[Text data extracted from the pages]
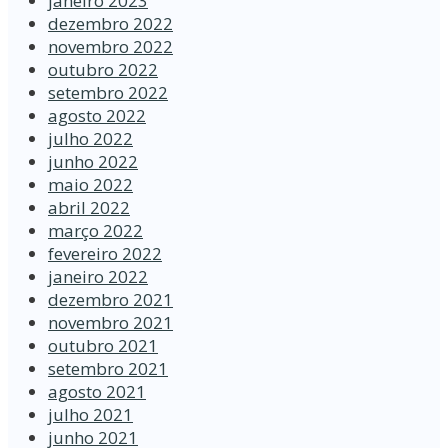
janeiro 2023
dezembro 2022
novembro 2022
outubro 2022
setembro 2022
agosto 2022
julho 2022
junho 2022
maio 2022
abril 2022
março 2022
fevereiro 2022
janeiro 2022
dezembro 2021
novembro 2021
outubro 2021
setembro 2021
agosto 2021
julho 2021
junho 2021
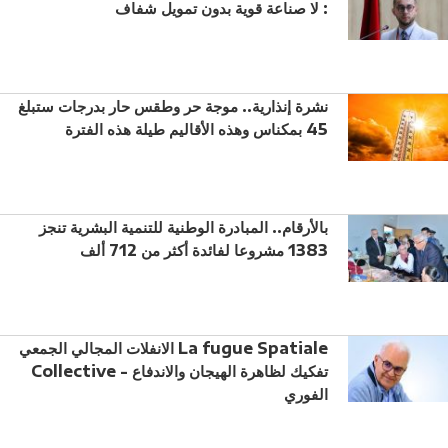
: لا صناعة قوية بدون تمويل شفاف
نشرة إنذارية.. موجة حر وطقس حار بدرجات ستبلغ
45 بمكناس وهذه الأقاليم طيلة هذه الفترة
بالأرقام.. المبادرة الوطنية للتنمية البشرية تنجز
1383 مشروعا لفائدة أكثر من 712 ألف
الانفلات المجالي الجمعي La fugue Spatiale
Collective - تفكيك لظاهرة الهيجان والاندفاع
الفوري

TASK TO COMPLETE – Please quote every line of the listing above word for word, leaving out the pictures.

FINISHED EXERCISE –
janeiro 2023
dezembro 2022
novembro 2022
outubro 2022
setembro 2022
agosto 2022
julho 2022
junho 2022
maio 2022
abril 2022
março 2022
fevereiro 2022
janeiro 2022
dezembro 2021
novembro 2021
outubro 2021
setembro 2021
agosto 2021
julho 2021
junho 2021
: لا صناعة قوية بدون تمويل شفاف
نشرة إنذارية.. موجة حر وطقس حار بدرجات ستبلغ
45 بمكناس وهذه الأقاليم طيلة هذه الفترة
بالأرقام.. المبادرة الوطنية للتنمية البشرية تنجز
1383 مشروعا لفائدة أكثر من 712 ألف
الانفلات المجالي الجمعي La fugue Spatiale
Collective - تفكيك لظاهرة الهيجان والاندفاع
الفوري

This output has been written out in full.